3. Solamente en esas condiciones seremos capaces de "dar la vida" por las almas, como hemos escuchado en la proclamación de la Palabra; es decir, podremos ser auténticos Pastores de la Iglesia de Dios. Sólo así, la "pastoralis charitas", de que habla el Concilio Vaticano II (cf. Presbyterorum ordinis, 14), puede alcanzar su máxima expansión y el ministerio sacerdotal transformarse realmente en ese "amoris officium" de que habla San Agustín (cf. Tract. in Ioannen, 123, 5; PL 35, 1967). Sólo así el sacerdote, que acepta la vocación al ministerio, es capaz de hacer de él una decisión de amor, por la cual la Iglesia y las almas llegan a ser su interés principal y, con esa espiritualidad concreta, será también capaz de amar a la Iglesia universal y a la parte de ella que le ha sido confiada, con todo el ímpetu de un esposo hacia la esposa. Un sacerdote que no supiera encuadrarse por entero en una comunidad eclesial, no podría ciertamente presentarse como modelo válido de vida ministerial, estando como está dicha vida esencialmente inserta en el contexto concreto de las relaciones interpersonales de la comunidad misma.

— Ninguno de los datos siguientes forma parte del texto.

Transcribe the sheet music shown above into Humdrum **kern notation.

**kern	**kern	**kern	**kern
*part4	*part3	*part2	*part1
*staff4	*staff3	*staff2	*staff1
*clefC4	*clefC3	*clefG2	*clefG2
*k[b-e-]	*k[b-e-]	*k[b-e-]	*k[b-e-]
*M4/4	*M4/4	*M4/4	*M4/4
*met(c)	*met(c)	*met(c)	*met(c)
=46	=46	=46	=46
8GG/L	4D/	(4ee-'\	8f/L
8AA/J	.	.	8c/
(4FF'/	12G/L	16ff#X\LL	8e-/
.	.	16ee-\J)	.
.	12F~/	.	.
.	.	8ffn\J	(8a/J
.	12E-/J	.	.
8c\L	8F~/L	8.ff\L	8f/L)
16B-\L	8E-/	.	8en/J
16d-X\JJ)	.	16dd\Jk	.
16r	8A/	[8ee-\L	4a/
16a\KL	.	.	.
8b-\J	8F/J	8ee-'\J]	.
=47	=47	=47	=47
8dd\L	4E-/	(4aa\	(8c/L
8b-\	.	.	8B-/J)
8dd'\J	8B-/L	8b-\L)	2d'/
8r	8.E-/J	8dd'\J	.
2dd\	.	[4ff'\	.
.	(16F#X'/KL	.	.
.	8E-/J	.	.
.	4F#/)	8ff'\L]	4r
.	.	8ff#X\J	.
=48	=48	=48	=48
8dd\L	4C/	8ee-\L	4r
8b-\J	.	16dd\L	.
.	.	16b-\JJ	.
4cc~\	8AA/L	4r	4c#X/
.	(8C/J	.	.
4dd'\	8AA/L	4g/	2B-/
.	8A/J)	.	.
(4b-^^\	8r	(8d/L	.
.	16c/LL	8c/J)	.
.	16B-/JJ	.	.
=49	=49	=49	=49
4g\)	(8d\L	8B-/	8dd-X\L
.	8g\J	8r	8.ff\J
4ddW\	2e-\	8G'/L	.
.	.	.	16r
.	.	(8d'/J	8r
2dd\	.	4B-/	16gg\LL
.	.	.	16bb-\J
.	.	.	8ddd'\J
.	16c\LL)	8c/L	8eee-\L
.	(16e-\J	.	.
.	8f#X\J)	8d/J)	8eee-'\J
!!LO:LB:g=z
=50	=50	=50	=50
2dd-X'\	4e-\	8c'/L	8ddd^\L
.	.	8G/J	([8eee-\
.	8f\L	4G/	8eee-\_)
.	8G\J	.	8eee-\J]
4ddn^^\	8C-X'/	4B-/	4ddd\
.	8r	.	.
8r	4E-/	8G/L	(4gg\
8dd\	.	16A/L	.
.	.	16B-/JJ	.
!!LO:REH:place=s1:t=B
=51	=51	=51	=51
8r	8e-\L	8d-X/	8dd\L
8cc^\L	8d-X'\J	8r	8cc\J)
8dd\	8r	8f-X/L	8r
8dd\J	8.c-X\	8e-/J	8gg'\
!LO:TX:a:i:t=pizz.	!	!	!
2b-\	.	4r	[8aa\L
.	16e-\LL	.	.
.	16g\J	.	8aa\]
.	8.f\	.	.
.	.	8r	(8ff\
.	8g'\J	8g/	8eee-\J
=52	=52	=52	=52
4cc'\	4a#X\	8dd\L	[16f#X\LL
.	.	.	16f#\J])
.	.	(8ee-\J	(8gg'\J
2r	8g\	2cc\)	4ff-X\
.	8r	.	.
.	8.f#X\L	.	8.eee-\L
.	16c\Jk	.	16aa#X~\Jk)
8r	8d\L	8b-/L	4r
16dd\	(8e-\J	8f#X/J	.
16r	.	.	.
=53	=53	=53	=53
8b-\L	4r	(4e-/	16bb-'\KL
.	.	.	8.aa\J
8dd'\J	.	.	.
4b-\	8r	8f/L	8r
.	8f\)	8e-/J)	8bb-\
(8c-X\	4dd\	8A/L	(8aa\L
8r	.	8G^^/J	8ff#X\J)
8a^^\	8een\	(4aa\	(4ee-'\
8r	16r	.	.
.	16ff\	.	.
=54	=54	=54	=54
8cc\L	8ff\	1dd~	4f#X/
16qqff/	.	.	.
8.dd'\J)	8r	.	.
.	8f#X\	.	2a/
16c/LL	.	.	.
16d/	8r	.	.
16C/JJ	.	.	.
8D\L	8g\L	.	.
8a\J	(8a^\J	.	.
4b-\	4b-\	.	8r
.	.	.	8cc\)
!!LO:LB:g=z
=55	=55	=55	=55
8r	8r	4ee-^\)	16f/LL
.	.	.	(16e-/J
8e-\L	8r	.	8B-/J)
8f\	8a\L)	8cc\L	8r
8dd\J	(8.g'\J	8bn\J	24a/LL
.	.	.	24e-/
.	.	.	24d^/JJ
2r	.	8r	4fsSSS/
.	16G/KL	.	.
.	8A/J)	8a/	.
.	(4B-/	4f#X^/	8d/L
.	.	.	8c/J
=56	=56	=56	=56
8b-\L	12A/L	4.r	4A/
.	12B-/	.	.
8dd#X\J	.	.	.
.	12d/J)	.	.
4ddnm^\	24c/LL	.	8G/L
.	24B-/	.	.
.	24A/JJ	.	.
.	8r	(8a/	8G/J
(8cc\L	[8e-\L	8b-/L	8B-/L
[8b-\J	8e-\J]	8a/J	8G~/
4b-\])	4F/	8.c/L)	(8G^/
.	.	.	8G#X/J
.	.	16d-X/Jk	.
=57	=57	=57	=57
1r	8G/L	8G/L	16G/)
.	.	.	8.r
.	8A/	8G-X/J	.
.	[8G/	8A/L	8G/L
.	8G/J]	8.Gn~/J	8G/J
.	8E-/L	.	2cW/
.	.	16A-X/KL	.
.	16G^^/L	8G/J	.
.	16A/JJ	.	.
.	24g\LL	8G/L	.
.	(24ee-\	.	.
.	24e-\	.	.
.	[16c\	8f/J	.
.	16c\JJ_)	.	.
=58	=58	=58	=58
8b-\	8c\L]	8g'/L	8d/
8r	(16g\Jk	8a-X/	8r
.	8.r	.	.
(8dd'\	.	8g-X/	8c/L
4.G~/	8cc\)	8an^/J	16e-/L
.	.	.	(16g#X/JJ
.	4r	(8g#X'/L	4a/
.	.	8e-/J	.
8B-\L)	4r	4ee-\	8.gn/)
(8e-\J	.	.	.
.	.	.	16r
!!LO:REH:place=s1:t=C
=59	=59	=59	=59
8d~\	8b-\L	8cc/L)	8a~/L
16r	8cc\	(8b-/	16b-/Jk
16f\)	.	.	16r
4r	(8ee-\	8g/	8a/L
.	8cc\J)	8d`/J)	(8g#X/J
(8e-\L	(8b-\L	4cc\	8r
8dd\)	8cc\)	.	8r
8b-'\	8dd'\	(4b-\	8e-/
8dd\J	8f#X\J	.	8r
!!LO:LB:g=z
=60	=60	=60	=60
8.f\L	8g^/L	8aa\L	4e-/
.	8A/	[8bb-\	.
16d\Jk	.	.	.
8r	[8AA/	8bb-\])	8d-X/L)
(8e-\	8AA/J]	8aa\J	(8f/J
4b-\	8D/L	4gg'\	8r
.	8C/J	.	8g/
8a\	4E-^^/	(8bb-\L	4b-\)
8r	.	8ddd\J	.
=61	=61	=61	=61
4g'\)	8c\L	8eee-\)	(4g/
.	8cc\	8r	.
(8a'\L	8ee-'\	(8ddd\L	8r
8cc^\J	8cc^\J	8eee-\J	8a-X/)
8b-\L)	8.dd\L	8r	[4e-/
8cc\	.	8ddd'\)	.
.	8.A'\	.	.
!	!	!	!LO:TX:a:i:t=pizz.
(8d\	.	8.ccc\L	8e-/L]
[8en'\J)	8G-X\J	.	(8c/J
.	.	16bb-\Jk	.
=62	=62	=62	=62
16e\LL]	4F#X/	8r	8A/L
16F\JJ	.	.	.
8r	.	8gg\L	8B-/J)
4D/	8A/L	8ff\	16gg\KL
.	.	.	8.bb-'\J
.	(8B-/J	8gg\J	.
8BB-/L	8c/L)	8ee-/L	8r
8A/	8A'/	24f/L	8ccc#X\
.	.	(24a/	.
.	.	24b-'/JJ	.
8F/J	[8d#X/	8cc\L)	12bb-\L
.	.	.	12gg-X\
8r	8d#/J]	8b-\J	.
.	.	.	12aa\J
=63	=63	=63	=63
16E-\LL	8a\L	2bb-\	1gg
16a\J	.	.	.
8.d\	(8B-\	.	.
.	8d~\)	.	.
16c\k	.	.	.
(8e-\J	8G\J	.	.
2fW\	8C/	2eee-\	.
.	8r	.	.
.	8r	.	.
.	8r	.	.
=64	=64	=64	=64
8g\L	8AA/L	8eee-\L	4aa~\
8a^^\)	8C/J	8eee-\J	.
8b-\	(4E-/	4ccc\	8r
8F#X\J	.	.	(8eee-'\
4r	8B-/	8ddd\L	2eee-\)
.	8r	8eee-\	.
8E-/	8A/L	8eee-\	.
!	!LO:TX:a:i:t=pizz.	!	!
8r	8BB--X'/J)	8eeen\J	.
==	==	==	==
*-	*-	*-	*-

En ese contexto encuentra su pleno sentido el propio celibato. Tal decisión de vida representa un signo público altamente valioso del amor primordial y total que el sacerdote ofrece a la Iglesia. El celibato del Pastor no tiene solamente un significado escatológico, como testimonio del Reino futuro, sino que expresa también el profundo vínculo que le une a los fieles, en cuanto son la comunidad nacida de su carisma y destinada a totalizar toda la capacidad de amar que un sacerdote lleva dentro de sí. El celibato, además, lo libera interior y exteriormente, haciendo que pueda organizar su vida de modo que su tiempo, su casa, sus costumbres, su hospitalidad y sus recursos financieros estén solamente condicionados por lo que es el objetivo de su vida: la creación, en torno a sí, de una comunidad eclesial.

4. He ahí, carísimos sacerdotes, algunos rápidos apuntes de reflexión —dada la brevedad del tiempo— para una espiritualidad sacerdotal que nos viene de la figura y del ministerio de San Carlos, admirado y venerado Pastor de la Iglesia milanesa. Recémosle en la celebración de esta Eucaristía, a fin de que nos obtenga del Padre, mediante la ofrenda del Cuerpo y Sangre de Cristo, que seamos sacerdotes piadosos y activos para su mayor gloria y para la salvación de las almas. Así sea.